**Brief**: Print the lines from the one containing "common name: Feather-head knapweed" through the end of the records, copying them exactly and including both ends.

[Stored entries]

********************

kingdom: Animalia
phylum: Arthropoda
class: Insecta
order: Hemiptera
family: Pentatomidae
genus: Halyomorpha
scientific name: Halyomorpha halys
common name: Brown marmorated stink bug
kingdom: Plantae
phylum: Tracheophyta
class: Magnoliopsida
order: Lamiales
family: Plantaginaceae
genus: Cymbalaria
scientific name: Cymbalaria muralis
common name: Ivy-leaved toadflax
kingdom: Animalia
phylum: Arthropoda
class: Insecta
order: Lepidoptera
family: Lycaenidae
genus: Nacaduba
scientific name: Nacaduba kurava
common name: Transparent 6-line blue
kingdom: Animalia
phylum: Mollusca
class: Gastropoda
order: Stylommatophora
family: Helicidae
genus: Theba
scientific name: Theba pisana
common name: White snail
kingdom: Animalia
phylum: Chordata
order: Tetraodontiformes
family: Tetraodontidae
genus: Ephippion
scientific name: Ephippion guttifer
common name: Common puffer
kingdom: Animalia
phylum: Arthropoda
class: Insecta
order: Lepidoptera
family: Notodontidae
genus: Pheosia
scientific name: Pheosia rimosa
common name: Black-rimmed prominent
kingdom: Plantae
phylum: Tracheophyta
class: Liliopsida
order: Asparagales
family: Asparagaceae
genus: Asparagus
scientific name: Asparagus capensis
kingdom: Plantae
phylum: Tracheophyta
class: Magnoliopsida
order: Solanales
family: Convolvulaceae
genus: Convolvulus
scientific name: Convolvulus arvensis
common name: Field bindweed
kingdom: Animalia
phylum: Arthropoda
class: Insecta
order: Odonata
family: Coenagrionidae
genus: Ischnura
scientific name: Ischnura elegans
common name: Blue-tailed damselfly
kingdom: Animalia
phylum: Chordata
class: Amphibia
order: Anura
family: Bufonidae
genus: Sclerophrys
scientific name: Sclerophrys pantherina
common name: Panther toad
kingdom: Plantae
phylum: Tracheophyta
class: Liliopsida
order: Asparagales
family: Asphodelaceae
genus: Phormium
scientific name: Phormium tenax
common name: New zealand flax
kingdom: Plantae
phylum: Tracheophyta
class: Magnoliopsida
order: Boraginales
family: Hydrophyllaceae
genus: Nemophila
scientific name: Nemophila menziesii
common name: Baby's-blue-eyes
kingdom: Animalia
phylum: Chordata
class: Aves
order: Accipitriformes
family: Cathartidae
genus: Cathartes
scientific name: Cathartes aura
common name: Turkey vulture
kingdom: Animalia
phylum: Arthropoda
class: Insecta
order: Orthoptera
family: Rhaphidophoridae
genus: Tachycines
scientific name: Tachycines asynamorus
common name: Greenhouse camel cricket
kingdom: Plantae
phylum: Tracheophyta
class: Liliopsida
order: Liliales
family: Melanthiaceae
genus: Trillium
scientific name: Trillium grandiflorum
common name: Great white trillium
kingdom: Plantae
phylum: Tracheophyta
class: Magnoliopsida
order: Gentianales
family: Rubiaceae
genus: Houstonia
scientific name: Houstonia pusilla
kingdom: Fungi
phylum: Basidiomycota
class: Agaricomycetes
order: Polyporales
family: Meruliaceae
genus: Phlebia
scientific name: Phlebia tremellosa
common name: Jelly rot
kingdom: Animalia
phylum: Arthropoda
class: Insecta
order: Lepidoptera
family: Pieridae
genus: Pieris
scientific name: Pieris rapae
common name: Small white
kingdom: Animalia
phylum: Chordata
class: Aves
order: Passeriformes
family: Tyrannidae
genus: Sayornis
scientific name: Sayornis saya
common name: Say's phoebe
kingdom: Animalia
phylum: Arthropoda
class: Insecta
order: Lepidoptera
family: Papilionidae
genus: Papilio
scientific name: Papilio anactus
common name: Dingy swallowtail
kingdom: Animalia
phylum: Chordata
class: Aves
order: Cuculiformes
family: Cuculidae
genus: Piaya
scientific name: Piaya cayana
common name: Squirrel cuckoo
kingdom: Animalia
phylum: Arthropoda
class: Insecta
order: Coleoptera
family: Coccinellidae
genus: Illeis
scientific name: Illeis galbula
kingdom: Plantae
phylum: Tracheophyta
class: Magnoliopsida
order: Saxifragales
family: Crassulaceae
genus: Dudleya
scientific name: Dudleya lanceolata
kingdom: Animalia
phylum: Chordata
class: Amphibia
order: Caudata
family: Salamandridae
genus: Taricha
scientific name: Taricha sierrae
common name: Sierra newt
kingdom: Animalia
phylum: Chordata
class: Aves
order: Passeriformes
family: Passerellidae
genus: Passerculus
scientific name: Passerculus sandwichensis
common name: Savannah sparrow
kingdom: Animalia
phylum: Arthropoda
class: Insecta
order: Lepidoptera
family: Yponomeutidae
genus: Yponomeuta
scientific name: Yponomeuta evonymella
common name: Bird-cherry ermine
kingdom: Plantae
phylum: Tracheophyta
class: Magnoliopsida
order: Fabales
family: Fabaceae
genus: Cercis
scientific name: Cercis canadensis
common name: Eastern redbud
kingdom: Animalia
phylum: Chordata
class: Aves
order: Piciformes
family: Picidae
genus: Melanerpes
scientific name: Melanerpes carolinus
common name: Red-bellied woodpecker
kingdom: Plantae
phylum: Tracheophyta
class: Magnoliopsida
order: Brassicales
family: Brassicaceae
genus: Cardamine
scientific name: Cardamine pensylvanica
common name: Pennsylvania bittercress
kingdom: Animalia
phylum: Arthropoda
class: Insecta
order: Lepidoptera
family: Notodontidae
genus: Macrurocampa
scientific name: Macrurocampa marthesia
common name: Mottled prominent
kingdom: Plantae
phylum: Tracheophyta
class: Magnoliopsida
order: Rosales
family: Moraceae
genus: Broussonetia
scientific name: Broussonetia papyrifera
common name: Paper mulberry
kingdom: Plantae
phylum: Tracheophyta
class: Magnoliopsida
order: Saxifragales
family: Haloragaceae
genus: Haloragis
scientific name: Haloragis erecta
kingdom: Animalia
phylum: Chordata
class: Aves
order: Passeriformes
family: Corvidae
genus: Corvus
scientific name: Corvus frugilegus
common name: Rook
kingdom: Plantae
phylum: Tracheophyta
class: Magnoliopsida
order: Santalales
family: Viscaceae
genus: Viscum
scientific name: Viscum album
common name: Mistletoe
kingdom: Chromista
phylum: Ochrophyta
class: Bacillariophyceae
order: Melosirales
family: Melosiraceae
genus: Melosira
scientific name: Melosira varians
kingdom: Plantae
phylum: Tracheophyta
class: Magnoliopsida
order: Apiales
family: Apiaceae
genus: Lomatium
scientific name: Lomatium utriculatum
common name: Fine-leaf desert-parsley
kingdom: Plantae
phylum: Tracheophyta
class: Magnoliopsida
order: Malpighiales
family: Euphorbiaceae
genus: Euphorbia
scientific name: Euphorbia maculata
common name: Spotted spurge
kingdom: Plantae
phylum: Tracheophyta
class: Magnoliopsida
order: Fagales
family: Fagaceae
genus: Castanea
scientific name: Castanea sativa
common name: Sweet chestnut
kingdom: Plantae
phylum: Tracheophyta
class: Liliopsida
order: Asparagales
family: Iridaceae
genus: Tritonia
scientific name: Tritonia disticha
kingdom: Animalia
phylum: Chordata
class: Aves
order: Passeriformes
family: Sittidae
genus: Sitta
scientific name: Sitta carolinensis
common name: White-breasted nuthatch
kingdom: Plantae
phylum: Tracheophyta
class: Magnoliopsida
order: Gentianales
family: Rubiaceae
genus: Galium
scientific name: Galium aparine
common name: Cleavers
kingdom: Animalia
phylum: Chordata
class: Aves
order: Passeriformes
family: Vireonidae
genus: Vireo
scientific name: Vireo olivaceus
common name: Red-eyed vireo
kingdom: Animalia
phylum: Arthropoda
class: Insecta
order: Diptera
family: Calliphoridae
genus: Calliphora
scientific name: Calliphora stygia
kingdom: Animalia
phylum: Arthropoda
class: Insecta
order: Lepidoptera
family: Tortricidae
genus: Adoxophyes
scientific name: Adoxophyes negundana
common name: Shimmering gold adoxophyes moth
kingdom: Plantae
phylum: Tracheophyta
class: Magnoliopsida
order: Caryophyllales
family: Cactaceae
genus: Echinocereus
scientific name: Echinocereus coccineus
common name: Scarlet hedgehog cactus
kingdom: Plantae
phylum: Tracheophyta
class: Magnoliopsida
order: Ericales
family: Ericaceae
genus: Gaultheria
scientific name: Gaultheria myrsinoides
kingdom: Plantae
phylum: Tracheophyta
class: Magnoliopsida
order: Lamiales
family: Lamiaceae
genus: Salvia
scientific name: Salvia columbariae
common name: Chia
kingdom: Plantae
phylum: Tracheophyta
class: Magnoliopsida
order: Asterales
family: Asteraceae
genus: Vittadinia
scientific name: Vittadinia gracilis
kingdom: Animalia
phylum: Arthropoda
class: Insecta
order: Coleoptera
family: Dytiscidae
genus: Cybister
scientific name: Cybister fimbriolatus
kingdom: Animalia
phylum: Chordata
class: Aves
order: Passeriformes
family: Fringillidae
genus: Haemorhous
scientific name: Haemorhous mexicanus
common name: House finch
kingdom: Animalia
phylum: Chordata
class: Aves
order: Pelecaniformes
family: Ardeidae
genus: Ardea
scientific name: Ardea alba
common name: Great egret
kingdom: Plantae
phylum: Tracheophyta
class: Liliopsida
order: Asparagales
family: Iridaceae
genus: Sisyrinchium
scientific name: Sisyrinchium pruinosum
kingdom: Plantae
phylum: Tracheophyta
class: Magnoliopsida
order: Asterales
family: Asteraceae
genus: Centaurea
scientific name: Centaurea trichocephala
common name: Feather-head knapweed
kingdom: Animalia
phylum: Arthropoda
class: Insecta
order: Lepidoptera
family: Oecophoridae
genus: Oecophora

********************

**Answer to this exercise**:
common name: Feather-head knapweed
kingdom: Animalia
phylum: Arthropoda
class: Insecta
order: Lepidoptera
family: Oecophoridae
genus: Oecophora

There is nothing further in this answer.